A Gradually Improving Economic Outlook for Foundries in 2026
The arrival of 2026 has ushered in growing, cautious optimism that newly enacted tax incentives, infrastructure spending projects, and the growing impact of reshoring are likely to contribute to an improving economic outlook for the $52 billion foundry industry.
An analysis prepared for AFS by Kentley Insights—soon to be distributed to all AFS Corporate Members—projects moderate casting-sales growth nationwide of 4.1% this year. Sales growth is projected to average 4.6% yearly through 2030. The experience for each individual foundry may vary widely based on markets served and customer-specific conditions. The analysis is based on government statistics, trend analysis, AFS surveys, and other information.
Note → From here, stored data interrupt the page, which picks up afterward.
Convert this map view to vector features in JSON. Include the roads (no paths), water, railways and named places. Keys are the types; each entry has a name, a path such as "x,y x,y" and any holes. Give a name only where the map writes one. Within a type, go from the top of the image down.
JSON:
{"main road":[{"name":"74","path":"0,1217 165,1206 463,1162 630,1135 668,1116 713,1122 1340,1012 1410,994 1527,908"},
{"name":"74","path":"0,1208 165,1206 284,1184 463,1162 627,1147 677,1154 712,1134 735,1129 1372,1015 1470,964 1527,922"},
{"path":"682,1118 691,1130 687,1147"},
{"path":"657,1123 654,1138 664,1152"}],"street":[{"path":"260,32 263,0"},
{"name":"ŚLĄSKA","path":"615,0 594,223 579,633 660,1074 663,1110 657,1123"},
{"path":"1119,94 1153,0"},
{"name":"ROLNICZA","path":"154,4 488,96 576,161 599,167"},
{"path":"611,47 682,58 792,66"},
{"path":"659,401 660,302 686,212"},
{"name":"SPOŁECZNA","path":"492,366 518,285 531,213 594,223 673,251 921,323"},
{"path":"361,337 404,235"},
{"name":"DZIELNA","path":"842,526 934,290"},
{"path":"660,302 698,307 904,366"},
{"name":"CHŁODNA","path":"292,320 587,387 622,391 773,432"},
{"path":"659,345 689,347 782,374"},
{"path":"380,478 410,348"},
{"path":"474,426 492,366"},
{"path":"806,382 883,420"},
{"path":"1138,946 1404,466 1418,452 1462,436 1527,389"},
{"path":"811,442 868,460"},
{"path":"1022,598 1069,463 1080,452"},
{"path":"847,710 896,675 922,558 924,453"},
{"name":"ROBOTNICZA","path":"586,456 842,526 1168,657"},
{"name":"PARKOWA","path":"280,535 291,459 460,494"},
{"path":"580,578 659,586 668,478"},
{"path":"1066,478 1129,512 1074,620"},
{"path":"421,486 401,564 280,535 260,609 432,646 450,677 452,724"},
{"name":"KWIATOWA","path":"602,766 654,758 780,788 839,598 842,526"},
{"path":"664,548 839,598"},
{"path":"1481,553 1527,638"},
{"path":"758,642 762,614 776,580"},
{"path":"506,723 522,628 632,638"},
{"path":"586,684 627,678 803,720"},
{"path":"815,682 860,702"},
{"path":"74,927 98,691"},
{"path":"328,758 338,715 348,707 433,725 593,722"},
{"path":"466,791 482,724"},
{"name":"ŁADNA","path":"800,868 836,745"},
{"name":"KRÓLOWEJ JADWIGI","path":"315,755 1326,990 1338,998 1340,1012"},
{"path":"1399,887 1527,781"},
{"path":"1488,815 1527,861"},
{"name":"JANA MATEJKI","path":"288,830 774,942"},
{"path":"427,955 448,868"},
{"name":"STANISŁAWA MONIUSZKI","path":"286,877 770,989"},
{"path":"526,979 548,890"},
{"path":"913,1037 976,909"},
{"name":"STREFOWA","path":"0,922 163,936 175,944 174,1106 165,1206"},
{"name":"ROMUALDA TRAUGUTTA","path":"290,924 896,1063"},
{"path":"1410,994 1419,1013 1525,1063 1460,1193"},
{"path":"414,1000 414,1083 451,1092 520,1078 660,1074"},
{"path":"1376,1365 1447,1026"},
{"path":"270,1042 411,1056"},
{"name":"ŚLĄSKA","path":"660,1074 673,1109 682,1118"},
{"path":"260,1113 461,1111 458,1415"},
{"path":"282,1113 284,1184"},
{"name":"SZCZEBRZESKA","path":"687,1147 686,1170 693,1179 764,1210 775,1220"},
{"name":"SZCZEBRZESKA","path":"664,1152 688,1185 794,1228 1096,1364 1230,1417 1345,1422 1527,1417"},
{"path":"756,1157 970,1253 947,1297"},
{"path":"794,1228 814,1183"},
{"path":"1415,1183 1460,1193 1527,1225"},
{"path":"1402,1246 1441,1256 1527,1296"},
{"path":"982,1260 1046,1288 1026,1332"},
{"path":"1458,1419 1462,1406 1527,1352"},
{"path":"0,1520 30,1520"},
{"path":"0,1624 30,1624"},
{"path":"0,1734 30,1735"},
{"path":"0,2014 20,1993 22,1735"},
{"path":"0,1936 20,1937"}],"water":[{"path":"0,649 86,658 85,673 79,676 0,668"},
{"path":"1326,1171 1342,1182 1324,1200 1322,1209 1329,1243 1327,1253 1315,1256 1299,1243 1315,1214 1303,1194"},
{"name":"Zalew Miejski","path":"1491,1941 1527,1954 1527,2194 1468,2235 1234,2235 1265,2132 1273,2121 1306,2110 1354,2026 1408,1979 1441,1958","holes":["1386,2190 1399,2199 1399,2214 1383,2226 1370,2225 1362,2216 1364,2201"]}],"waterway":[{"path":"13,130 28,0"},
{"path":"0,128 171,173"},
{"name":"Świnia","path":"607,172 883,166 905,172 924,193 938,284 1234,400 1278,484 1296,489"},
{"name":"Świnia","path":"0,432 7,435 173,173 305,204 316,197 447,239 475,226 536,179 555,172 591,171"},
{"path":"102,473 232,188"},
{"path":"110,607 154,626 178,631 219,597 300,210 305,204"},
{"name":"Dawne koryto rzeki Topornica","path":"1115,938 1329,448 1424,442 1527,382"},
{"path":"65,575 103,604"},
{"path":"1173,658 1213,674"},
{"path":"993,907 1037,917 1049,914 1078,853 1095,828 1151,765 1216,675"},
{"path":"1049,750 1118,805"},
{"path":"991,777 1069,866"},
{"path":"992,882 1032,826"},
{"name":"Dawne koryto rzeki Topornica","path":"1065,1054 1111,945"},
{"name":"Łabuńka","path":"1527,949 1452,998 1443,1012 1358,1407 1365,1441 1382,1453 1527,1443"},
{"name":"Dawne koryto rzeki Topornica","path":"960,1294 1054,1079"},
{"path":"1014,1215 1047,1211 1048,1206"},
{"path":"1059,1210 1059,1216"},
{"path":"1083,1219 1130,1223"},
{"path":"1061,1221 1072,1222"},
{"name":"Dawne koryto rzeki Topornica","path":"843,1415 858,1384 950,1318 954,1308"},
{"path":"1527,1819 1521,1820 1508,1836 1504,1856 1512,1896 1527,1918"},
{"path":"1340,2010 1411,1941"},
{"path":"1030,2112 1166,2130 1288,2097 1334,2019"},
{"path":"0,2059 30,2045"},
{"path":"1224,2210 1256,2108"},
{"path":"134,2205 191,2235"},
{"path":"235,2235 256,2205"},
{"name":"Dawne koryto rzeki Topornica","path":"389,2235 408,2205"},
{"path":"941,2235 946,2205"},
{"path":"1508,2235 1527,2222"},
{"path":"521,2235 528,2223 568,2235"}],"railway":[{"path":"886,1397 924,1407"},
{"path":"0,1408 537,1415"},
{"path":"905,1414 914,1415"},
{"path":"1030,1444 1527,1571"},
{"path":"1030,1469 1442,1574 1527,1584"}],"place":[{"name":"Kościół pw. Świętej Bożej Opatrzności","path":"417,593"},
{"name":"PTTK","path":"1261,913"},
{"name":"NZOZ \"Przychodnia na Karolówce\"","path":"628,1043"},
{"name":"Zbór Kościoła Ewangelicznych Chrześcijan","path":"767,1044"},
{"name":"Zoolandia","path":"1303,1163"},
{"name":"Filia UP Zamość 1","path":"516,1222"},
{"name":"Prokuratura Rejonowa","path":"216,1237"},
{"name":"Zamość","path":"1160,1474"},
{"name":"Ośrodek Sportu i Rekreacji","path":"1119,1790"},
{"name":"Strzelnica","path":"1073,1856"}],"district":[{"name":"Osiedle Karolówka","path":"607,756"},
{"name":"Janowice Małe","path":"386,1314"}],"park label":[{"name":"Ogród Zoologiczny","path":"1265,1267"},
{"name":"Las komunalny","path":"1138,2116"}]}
In the separately conducted AFS Quarterly Metalcasters Outlook Survey, more than 60% of foundries projected increased casting sales in the next 12 months. In fact, 49% of responding foundries expressed a positive business outlook for 2026, with another 30% saying their outlook was neutral. Only 21% expressed a negative outlook, which is noteworthy since 2025 has not been a banner year for many foundries.
Just over 37% expect an increase in their employee count over the coming year. Talent shortages remain a challenge at many foundries, though 20% of respondents did see an improvement over the past 12 months. Less than 10% said the situation has worsened.
More than 41% of respondents said they’re seeing an increase in reshored orders thanks to the Trump Administration’s tariffs, though a majority still are not.
Despite the growing optimism, respondents again cited demand for castings as their No. 1 concern, just ahead of cost increases and labor shortages. Cited less frequently but still major concerns at some foundries were property and casualty insurance, tariffs, and worker training.
Impressively, 82% believe automation will be of increasing importance to the industry.
Some 96% of foundries plan capital investments in 2026, ranging from small-dollar amounts to millions of dollars. A year ago, automation and robotics was the No. 1 category for capital investment. That remains a leading category, but the top six for 2026 are (1) grinding equipment; (2) Industry 4.0 equipment/sensors/analytics; (3) robotics; (4) molding equipment; (5) environmental controls; and (6) cranes and hoists.
As always, at any time, an unexpected turn of events could derail the outlook. Economic consultants retained by AFS note that consumer spending has been weaker in recent months. If that trend were to unexpectedly intensify, leading consumer-products companies to initiate widespread layoffs, then a recession could occur. About 35% of AFS survey respondents anticipate a recession, though most indicate the impact on their foundry would not be a major decline in casting sales.
In the nation’s capital, AFS advocates Stephanie Salmon, Jeff Hannapel, and Christian Richter—backed up by member company officials and the headquarters staff—are aggressively advocating for policies that will improve the business climate and create short-term and long-term incentives for reindustrialization and capital investment. AFS is at work promoting legislation and executive branch activity to reinvigorate shipbuilding; foster more construction projects; encourage investment; crack down on foreign trade cheats; apply trade provisions fairly and uniformly; improve training programs; and reduce the regulatory burden on manufacturers while still protecting worker health and safety as well as the environment.